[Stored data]
———

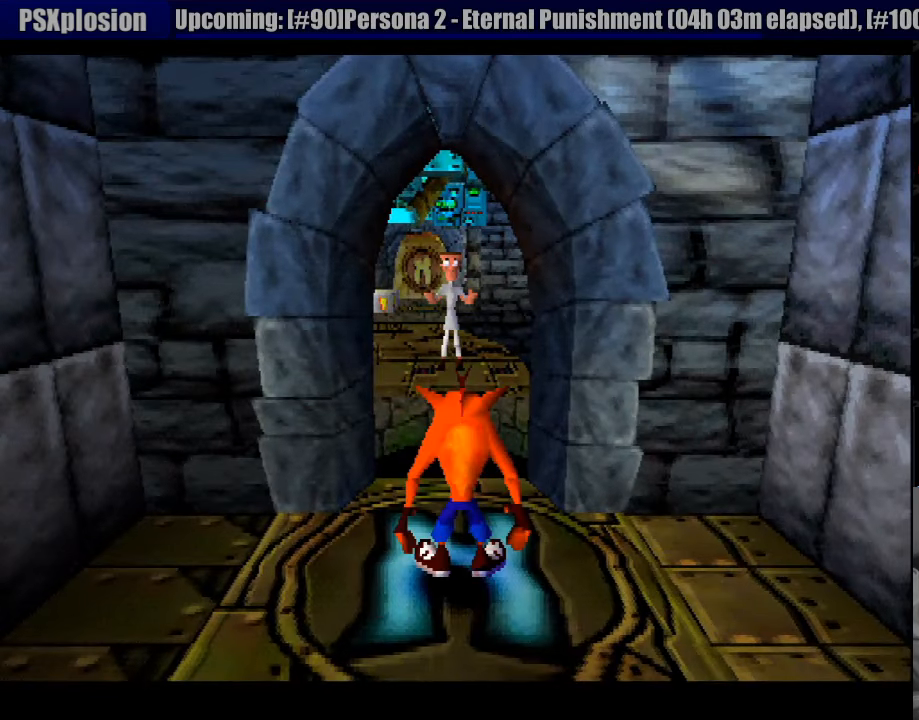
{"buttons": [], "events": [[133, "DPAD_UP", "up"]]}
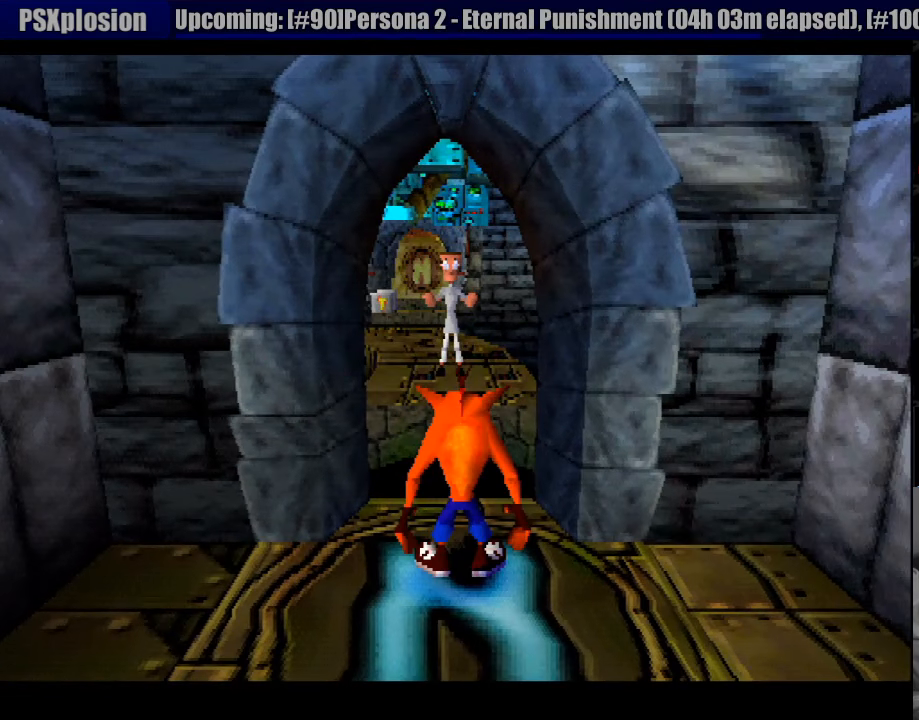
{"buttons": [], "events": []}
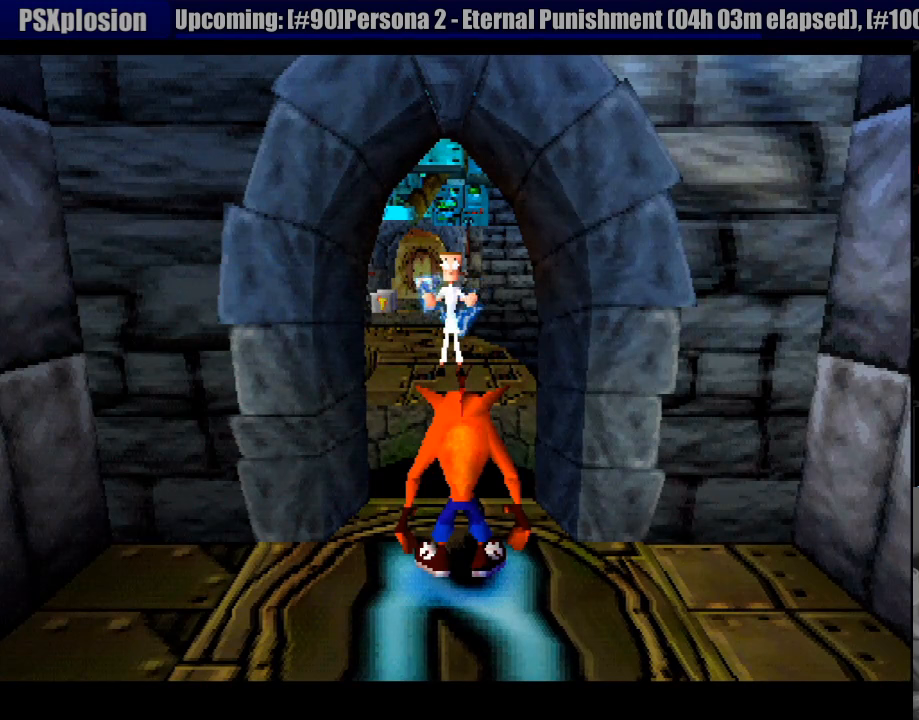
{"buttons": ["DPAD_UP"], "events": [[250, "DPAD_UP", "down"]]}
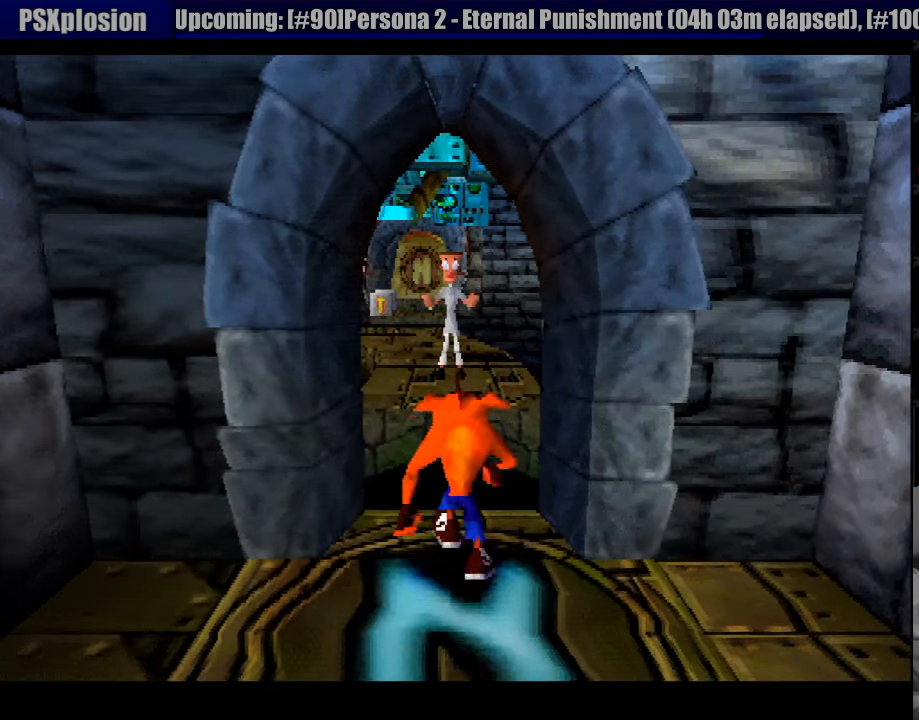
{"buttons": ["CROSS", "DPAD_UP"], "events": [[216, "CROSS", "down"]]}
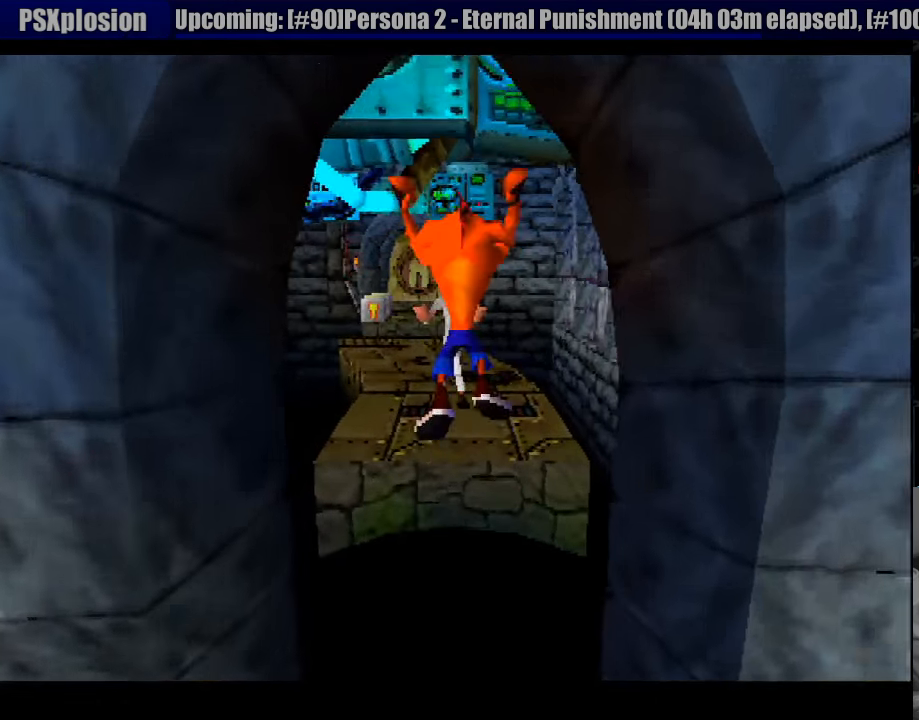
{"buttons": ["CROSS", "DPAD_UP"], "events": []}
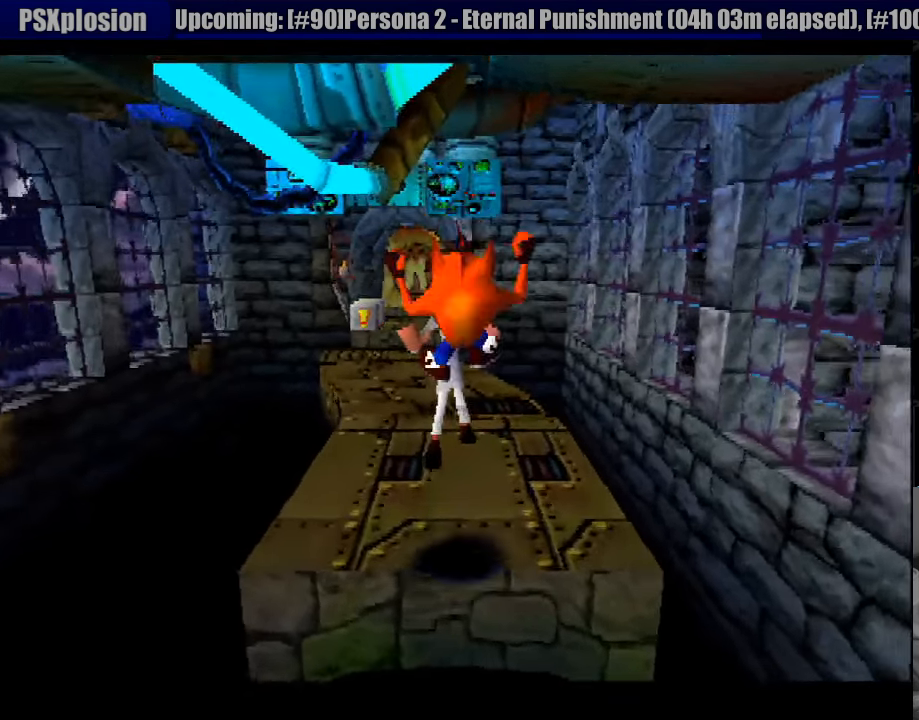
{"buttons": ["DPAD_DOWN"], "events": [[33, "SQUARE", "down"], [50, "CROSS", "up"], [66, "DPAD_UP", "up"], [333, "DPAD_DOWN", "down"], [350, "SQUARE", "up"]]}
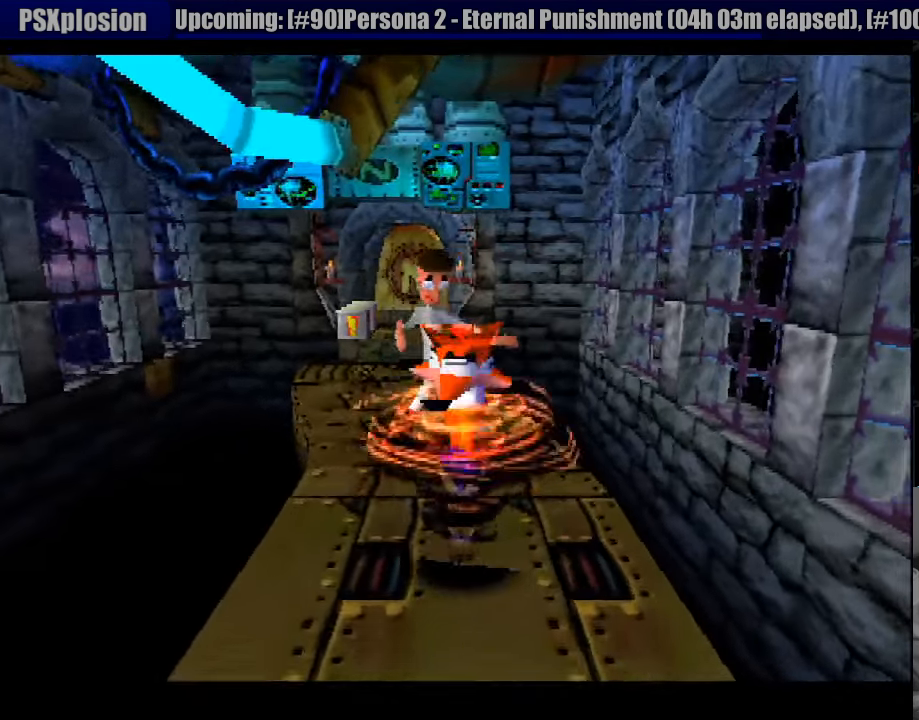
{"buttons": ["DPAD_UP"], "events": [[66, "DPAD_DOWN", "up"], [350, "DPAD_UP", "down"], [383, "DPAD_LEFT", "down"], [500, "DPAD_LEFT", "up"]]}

———

» **What you are asked to do**
Drop the images and return the data verbatim.

» **The answer**
{"buttons": [], "events": [[133, "DPAD_UP", "up"]]}
{"buttons": [], "events": []}
{"buttons": ["DPAD_UP"], "events": [[250, "DPAD_UP", "down"]]}
{"buttons": ["CROSS", "DPAD_UP"], "events": [[216, "CROSS", "down"]]}
{"buttons": ["CROSS", "DPAD_UP"], "events": []}
{"buttons": ["DPAD_DOWN"], "events": [[33, "SQUARE", "down"], [50, "CROSS", "up"], [66, "DPAD_UP", "up"], [333, "DPAD_DOWN", "down"], [350, "SQUARE", "up"]]}
{"buttons": ["DPAD_UP"], "events": [[66, "DPAD_DOWN", "up"], [350, "DPAD_UP", "down"], [383, "DPAD_LEFT", "down"], [500, "DPAD_LEFT", "up"]]}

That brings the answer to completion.